Si uno lo ve por primera vez, tiene la pinta, el porte y el lenguaje de un funcionario europeo: profundo, preparado, capaz de convencer a cualquier interlocutor para cambiar leyes y reglamentos, o de viajar por el mundo llevando la idea (cualquier idea) que pueda transportarse por tierra, mar y aire. Pero este caso es especial.

Xavier, el chocolatero con una misión: el comercio equitable

Xavier Declercq, el creador de Xocolate, convertido en las mil caras del chocolate, nos obliga a reflexionar cómo es el proceso de cultivo, producción y comercialización del cacao,. Defiende con garra a los productores de cacao desde una óptica poco común, con los principios que lo hacen definirse como “un chocolatero rebelde”.

En efecto, Xocolate es una creación de un chocolatero artesanal que, después de 33 años dedicados a la solidaridad internacional y al comercio justo, ha apostado por cultivar una nueva pasión: el chocolate, en todas sus versiones, pero siempre negro. Y ya lleva casi diez años en ello.

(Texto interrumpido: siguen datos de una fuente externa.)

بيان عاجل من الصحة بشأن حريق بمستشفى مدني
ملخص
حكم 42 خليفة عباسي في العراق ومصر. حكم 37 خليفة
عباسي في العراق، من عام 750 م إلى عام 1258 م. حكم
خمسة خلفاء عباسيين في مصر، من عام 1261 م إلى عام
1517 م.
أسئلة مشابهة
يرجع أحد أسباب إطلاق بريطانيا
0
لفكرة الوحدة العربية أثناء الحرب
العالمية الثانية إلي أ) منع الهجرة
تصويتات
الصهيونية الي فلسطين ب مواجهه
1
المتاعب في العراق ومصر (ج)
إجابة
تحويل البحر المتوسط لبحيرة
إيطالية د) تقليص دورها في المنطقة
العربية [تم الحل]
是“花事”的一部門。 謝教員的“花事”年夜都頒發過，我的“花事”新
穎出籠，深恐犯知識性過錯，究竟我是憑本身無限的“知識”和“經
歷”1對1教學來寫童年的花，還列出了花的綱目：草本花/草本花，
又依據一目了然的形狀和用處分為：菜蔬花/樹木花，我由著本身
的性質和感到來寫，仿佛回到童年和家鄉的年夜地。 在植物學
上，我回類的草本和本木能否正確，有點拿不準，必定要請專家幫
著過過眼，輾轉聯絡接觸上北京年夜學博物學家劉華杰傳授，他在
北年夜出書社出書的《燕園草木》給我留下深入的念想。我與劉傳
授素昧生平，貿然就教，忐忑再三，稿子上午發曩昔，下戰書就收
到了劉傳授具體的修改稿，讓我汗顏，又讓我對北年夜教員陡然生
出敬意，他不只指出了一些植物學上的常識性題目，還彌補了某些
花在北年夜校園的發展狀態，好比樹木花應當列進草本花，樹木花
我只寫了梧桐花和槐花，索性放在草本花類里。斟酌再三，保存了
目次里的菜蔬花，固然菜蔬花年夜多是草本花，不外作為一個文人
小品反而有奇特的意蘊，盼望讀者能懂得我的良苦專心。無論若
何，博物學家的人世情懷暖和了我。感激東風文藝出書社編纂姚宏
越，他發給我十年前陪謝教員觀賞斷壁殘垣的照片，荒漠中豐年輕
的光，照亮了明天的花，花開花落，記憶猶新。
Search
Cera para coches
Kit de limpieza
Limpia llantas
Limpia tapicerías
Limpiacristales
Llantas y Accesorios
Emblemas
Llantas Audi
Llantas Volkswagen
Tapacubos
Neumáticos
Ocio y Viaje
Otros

Su vida empezó en el Congo

Xavier nació después de dos hermanos y una hermana, dos de los cuales nacieron en el Congo cuando este país todavía era una colonia belga, cuya administración está considerada como una de las más brutales del colonialismo europeo. Su padre trabajaba en la empresa aérea Sabena, hasta que se proclamó la independencia del Congo (el 30 de junio de 1960).

Muchos años después, Xavier se hizo chocolatero, que quiere decir, en su caso, importador, inquilino de un local-laboratorio, inventor de sabores, cocinero de delantal y gorro y hasta vendedor convincente…  después de 33 años de trabajo como un destacado dirigente de OXFAM, organización internacional para la defensa de la justicia.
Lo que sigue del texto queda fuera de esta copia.